* **Description of the task**:
Reproduce every one of the entries below word for word, keeping each line as it appears.

* **Material to process**:
☆ ☆ ☆ ☆

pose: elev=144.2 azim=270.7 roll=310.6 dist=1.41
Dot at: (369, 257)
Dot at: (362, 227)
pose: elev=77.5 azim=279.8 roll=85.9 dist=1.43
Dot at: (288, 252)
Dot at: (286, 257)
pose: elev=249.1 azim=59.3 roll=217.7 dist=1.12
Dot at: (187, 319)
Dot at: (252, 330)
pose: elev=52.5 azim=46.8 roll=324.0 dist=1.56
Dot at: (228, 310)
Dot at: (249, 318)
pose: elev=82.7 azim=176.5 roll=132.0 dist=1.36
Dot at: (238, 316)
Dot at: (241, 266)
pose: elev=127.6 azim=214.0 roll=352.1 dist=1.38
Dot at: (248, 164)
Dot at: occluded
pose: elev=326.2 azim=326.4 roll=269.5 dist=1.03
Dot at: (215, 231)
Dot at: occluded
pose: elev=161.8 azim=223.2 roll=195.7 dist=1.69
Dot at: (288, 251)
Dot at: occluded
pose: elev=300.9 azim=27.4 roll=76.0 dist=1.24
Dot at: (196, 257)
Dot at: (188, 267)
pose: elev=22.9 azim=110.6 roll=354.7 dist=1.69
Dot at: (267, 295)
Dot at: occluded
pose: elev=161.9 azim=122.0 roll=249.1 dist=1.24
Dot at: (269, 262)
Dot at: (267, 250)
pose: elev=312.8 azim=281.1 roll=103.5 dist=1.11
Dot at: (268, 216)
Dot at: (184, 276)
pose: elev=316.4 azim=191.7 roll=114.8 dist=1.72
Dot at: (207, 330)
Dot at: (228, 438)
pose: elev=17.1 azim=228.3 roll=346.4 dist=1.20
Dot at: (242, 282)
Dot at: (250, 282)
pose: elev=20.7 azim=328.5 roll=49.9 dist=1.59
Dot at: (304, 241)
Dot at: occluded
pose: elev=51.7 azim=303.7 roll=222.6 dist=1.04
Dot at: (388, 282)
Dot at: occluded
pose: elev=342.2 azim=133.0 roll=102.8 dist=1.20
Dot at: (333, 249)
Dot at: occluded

☆ ☆ ☆ ☆

* **Task solution**:
pose: elev=144.2 azim=270.7 roll=310.6 dist=1.41
Dot at: (369, 257)
Dot at: (362, 227)
pose: elev=77.5 azim=279.8 roll=85.9 dist=1.43
Dot at: (288, 252)
Dot at: (286, 257)
pose: elev=249.1 azim=59.3 roll=217.7 dist=1.12
Dot at: (187, 319)
Dot at: (252, 330)
pose: elev=52.5 azim=46.8 roll=324.0 dist=1.56
Dot at: (228, 310)
Dot at: (249, 318)
pose: elev=82.7 azim=176.5 roll=132.0 dist=1.36
Dot at: (238, 316)
Dot at: (241, 266)
pose: elev=127.6 azim=214.0 roll=352.1 dist=1.38
Dot at: (248, 164)
Dot at: occluded
pose: elev=326.2 azim=326.4 roll=269.5 dist=1.03
Dot at: (215, 231)
Dot at: occluded
pose: elev=161.8 azim=223.2 roll=195.7 dist=1.69
Dot at: (288, 251)
Dot at: occluded
pose: elev=300.9 azim=27.4 roll=76.0 dist=1.24
Dot at: (196, 257)
Dot at: (188, 267)
pose: elev=22.9 azim=110.6 roll=354.7 dist=1.69
Dot at: (267, 295)
Dot at: occluded
pose: elev=161.9 azim=122.0 roll=249.1 dist=1.24
Dot at: (269, 262)
Dot at: (267, 250)
pose: elev=312.8 azim=281.1 roll=103.5 dist=1.11
Dot at: (268, 216)
Dot at: (184, 276)
pose: elev=316.4 azim=191.7 roll=114.8 dist=1.72
Dot at: (207, 330)
Dot at: (228, 438)
pose: elev=17.1 azim=228.3 roll=346.4 dist=1.20
Dot at: (242, 282)
Dot at: (250, 282)
pose: elev=20.7 azim=328.5 roll=49.9 dist=1.59
Dot at: (304, 241)
Dot at: occluded
pose: elev=51.7 azim=303.7 roll=222.6 dist=1.04
Dot at: (388, 282)
Dot at: occluded
pose: elev=342.2 azim=133.0 roll=102.8 dist=1.20
Dot at: (333, 249)
Dot at: occluded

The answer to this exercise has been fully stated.